Let's just say I'm a Libby's kind of girl. I like simple, and I'll say it again. I like simple, as in canned pumpkin. Plop it out, and you are ready to go to town.
Did you know that canned pumpkin is already cooked? "Not I said the fly.." That's one of the first things I learned. You have to cook the pumpkin first. See, here I'm used to just putting the puree into a saucepan and heating it up and adding all the spices. So, what temp? How long? Seems that it can be roasted at 350 for about an hour and it will get all nice and carmelized.
My pumpkin pieces were cubed into about 2" chunks, and I just roasted them covered with foil for about an hour. I'm not sure if all gourds smell the same while cooking, but this pumpkin smelled a lot like butternut squash. I smashed it all up and I came out with about 4 cups of puree. I then added all my spices and gelatin, egg yolks and milk and cooked it until it started to boil. Then chill it to set up the gelatin a little. Now the fun can begin and I can pick up where I left off ( more familiar territory and not by the seat of my pants. I'm not a wingin' it type of cook remember?) on my recipe, or rather my grandma's recipe. (That's my crappy handwriting though.)
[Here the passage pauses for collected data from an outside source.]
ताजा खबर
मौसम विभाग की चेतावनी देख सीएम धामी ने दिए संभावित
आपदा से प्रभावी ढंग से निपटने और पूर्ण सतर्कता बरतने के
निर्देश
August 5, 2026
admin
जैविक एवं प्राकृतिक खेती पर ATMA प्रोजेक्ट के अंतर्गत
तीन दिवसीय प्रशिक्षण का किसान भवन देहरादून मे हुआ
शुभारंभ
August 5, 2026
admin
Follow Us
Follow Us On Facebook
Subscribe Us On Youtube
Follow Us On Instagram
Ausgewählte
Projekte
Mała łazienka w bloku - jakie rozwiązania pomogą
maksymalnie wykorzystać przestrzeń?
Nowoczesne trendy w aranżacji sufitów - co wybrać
And if you are making this from a fresh pumpkin, I figured one 15 oz. can is about 1.75 cups of puree. If you find the gelatin not in small envelopes and instead like buying in bulk, (I had no choice here.) one envelope is about 2.5 tsp of gelatin.
I also tend to double this recipe to fill two pie shells.
And yes, you ARE making a meringue and you ARE making whipped cream and folding them both into the chilled puree there at the end. Makes for a really nice fluffy pie. Thank Grandma!
Tip* Water boils at 203 F here at almost 5000ft above sea level. Adjust accordingly.